Care Bill heads for statute books after clearing latest parliamentary hurdle

Provision to introduce appeals system regarding council care decisions added to legislation but minister stands firm against safeguarding power of entry

houses-of-parliament
Houses of Parliament (Credit: Gary Brigden)

The Care Bill is heading for the statute books after clearing its latest Parliamentary hurdle, in which a government amendment was passed to introduce a system to handle appeals council care decisions.

The bill was also amended to enforce the pooling of health and social care budgets through the Better Care Fund (BCF), which will oblige councils and clinical commissioning groups (CCGs) to bring together £3.8bn in 2015-16 to integrate care.

However, in the final session of the bill’s committee stage in the House of Commons yesterday, care minister Norman Lamb resisted the latest attempt to introduce a power for social workers to enter homes where abuse of a vulnerable adult is suspected but entry barred by a third party.

A committee of MPs has been scrutinising the bill in detail over the past month; but though Lamb has been challenged on the government’s approach to several aspects of the legislation, amendments made during the committee have been at his initiation.

The Care Bill will now proceed to its report stage – a debate on the floor of the House of Commons, which provides the last opportunity for MPs to amend the bill – and then to its third reading, where MPs will be asked to vote on the full bill. These two stages will be concluded within two days and then the House of Lords will be asked to agree any changes made in the Commons before the bill passes into law.

Appeals against local authorities

In yesterday’s debate, Lamb said the provision to introduce an appeals process was designed to bolster public confidence in the new legal framework introduced by the bill by enabling them to “challenge [council] decisions without resorting to judicial review”. He said it was important that the system had “a degree of independence” from the local authority to convince people it was “fair and unbiased”.

However, he said the details of the appeals system are yet to be worked out and the amendment to the bill had been framed to give ministers flexibility over which system to adopt. He suggested an existing statutory body might be tasked with handling the appeals process.

The government amendment to enshrine the BCF in law would enable the government to mandate NHS England to set aside resources to further integration, and that this should be allocated to CCGs to pool budgets with councils.

NHS England would also be able to withdraw or remove part of the funding from CCGs if performance targets attached to it were not met. Though it would then have to use the money for the purposes of integrating care, this could involve transferring the resource to other areas.

Safeguarding power debate

Former care minister Paul Burstow made the latest in a number of efforts to give social workers the power to apply to a judge for permission to enter homes where they suspect a vulnerable adult is being abused but entry is barred by the abuser, typically a family member.

In response to concerns raised by mental health charity Mind that such a power may override patient autonomy, Burstow had increased the number of checks and balances in his proposal. In particular, the social worker concerned would have to show the judge hearing the application that they had reasonable cause to suspect that the suspected victim was “unable to make decisions freely” before an order could be granted.
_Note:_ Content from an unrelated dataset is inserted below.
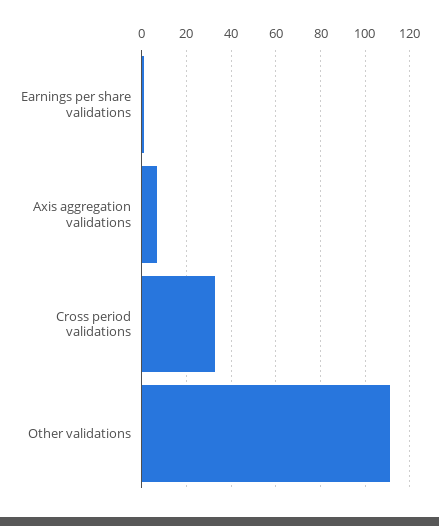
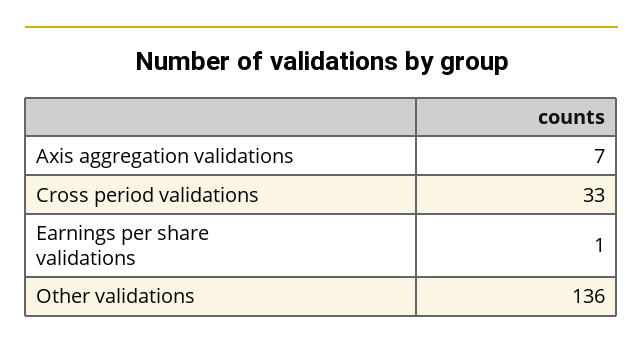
Other validations: 110 -> 136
Burstow said that this would “make it clearer that this power relates to circumstances where a third party is preventing access and in some way compromising a person’s autonomy”.
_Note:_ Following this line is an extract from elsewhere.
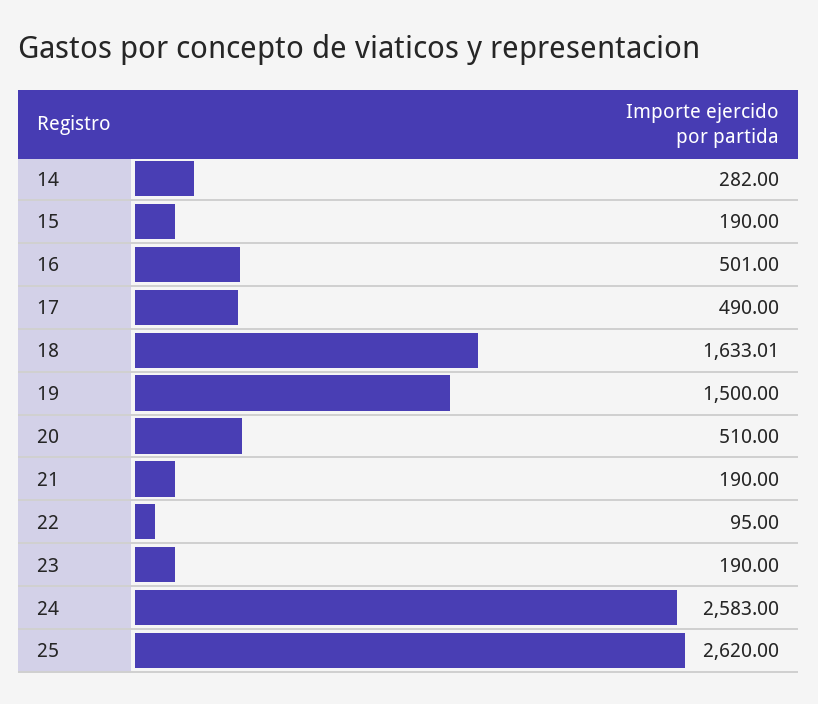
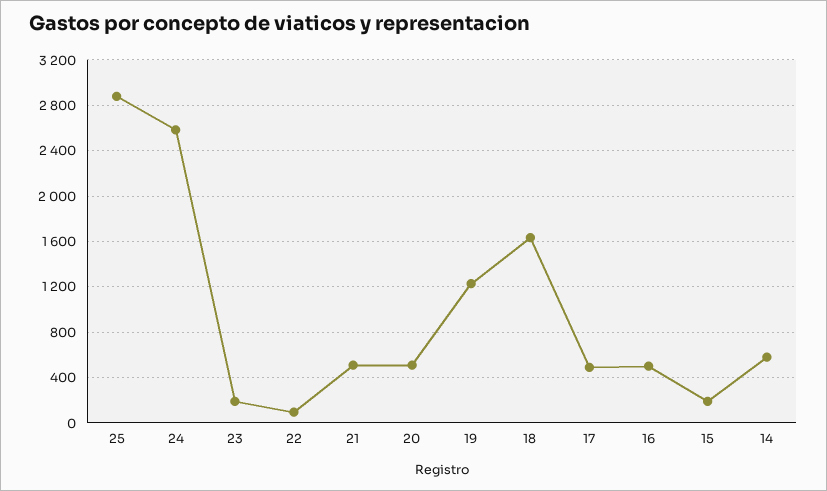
14: 282 -> 600
19: 1500 -> 1200
21: 190 -> 500
25: 2620 -> 2900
However, Lamb yet again rejected the proposal, citing submissions from the Association of Chief Police Officers (ACPO) and the Association of Directors of Adult Social Services that it was unnecessary and would undermine good social work.

Lamb said that ACPO was satisfied that the police had “sufficient powers of entry to protect people from harm”, both under common law and the Police and Criminal Evidence Act 1984, which allows officers to enter homes in order to protect “life or limb”.

Separately, Adass had warned that the proposed power would “encourage a coercive rather than negotiated approach to complex and difficult situations” and increase the risks of abuse or harm facing the people concerned.

Lamb has already said that social workers would receive guidance on the use of existing powers to safeguard people, in response to an apparent lack of awareness among practitioners.

Burstow declined to push his amendment to a vote but said he would raise the issue again at the report stage of the bill.